高田 「今日はお父様のご相談とのことですが、お父様は今どのようなお体の状態ですか?」

相談者 「この間、外来で点滴を打って2日間かかり、最後は自宅で自分で針を抜いたそうなのです。そういうことを誰かしてくれる方はいないでしょうか。」

高田 「ご自宅に帰られてからいろいろなサポートをしてくれる地域のサービスがあり、必要であれば介護保険で訪問看護などのサービスを使っていただけます。

介護保険による補助を利用して受けられるサービス
→ 訪問看護、訪問介護(ホームヘルパー)

これは医師の指示のもとで、ご自宅に看護師が定期的に訪問をして、療養のお世話などをするというものです。たとえば、病院で点滴の針を刺したときに、終わりの時間がだいたい分かりますので、終わる時間に看護師さんにご自宅に行っていただくという連携が取れます。
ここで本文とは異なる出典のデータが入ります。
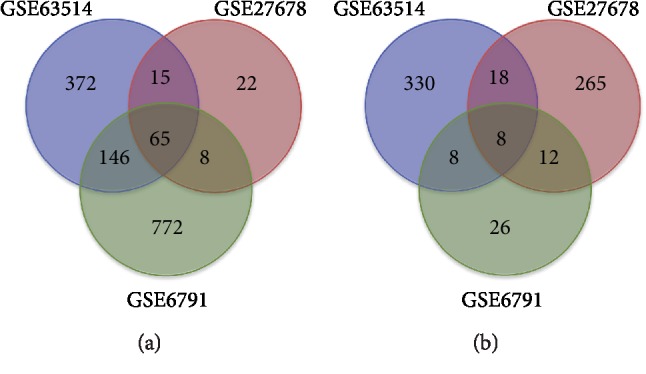
Authentication of 73 common DEGs in the three datasets (GSE63514, GSE27678, and GSE6791) via Venn diagrams software. Different color represents different datasets. (a) 65 DEGs were commonly up-regulated in the three datasets (logFC > 1.5). (b) 8 DEGs were commonly down-regulated in the three datasets (logFC<−1.5).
お父さんが少し慣れるまで、針を抜いたり、消毒をしたり、あるいは副作用で何か症状が出るものはないかと、看護師さんが行ったときに、お身体の様子も確認することができます。

それらをコーディネートしてくれるのが、ケアマネージャー(介護支援専門員)という専門のコーディネーターです。ですから、まず手続きをして地域の担当のケアマネージャーをおひとり決めていただいて、その方に『こういうお手伝いをしてほしい』ということをお話なさると、いろいろな手続きや書類作成を代行してくれたりもします。
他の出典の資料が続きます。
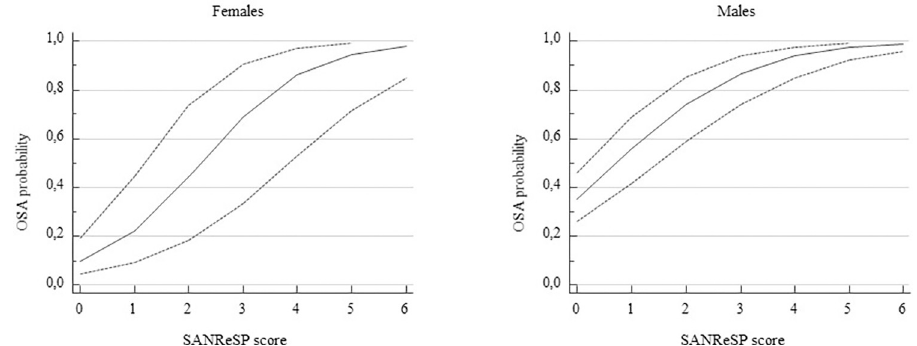
Fig 5. Predicted probabilities plot for AHI � 5/h, with the corresponding SANReSP score. Dashed lines indicate the 95% confidence intervals.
あとお父様はおひとり暮らしですから、何か具合が悪くなったときにお電話できればよいのですが、トイレで具合が悪くなってしまうことももしかしたらあるかもしれないので、そういうときのために緊急通報装置というものを申請すれば、市のほうで導入してくれます(介護保険外)。よくあるのは、ペンダント式になっていて、ボタンを押すと警報が登録している方のところに連絡が行くというものです。」

相談者 「高くないですか?」

高田 「利用料は数千円程度です。安心のために入っておかれるのもよいと思います。またお父様が来られたときに、そういったご不安がないかどうか、お父様からも一緒にお話を聞ければと思いますので、娘さんからもよろしくおっしゃってください。」